Painting by Suzanne Valadon

Adam and Eve is an oil-on-canvas painting by French artist Suzanne Valadon, executed in 1909. Its dimensions are 162 by 131 cm. It is held at the Musée National d'Art Moderne, in Paris.

==History and description==
Valadon was in a romantic relationship with the painter André Utter, who was 24 years younger, when she created this painting. In it she depicts herself, appearing younger than she was at the time, and Utter as Adam and Eve in the Garden of Eden. The original canvas showed Utter completely nude, but the artist decided to add the leaves covering his genitals to allow her work to be exhibited at the Salon in 1920. It is important to notice that they both do not realize they are nude as Suzanne depicts them as Adam has his hand on Eve's wrist begging her to not eat the forbidden fruit.
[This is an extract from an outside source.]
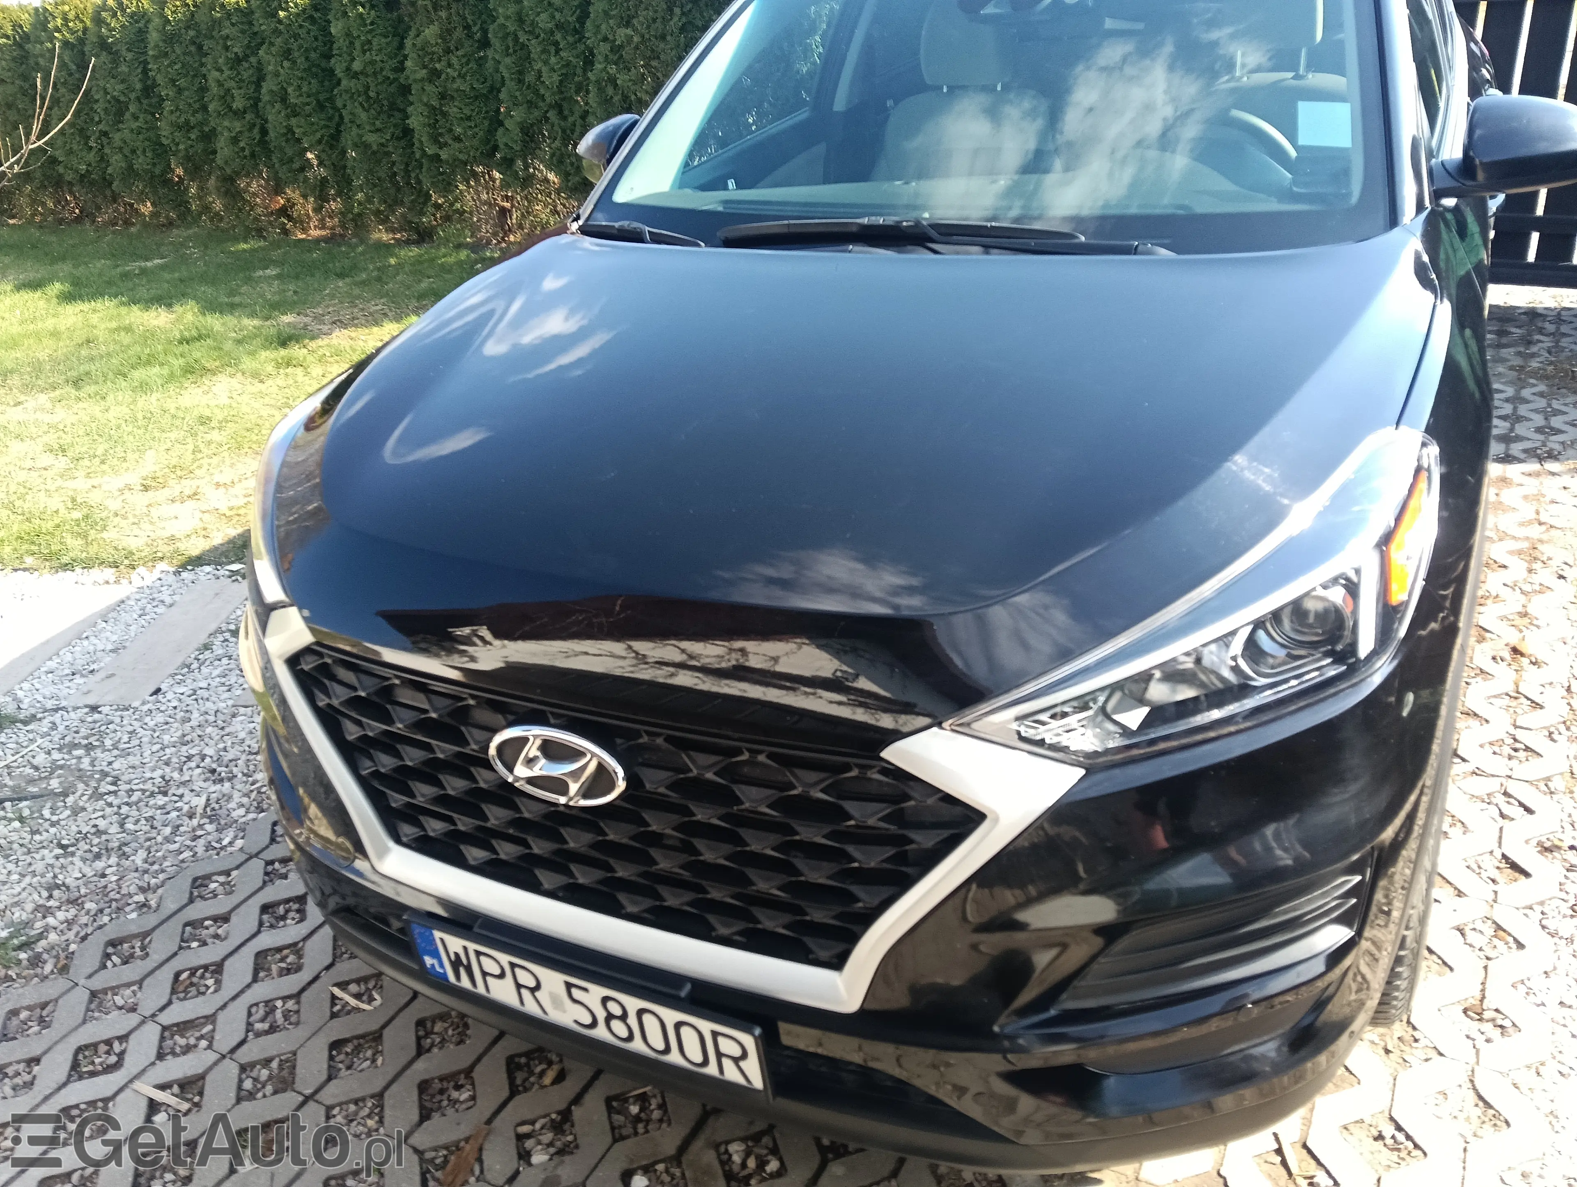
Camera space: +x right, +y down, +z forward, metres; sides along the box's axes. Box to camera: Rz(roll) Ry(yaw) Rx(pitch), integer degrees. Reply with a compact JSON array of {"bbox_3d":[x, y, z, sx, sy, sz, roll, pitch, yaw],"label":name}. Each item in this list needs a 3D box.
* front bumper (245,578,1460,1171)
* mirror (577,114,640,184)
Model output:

This is the first painting that Valadon created depicting an outdoors scene. It is also believed to have been the first painting by a female artist portraying a nude couple that was exhibited publicly. In the painting Eve reaches happily for the apple, while she is entwined with Adam. There is no serpent in the painting. It can be interpreted as a metaphor for Valadon's relationship with a younger man, as if it was the forbidden fruit.

According to biographer Catherine Hewitt: "The couple, Suzanne confessed, were caught in a timeless paradise and they were both responsible for their sin".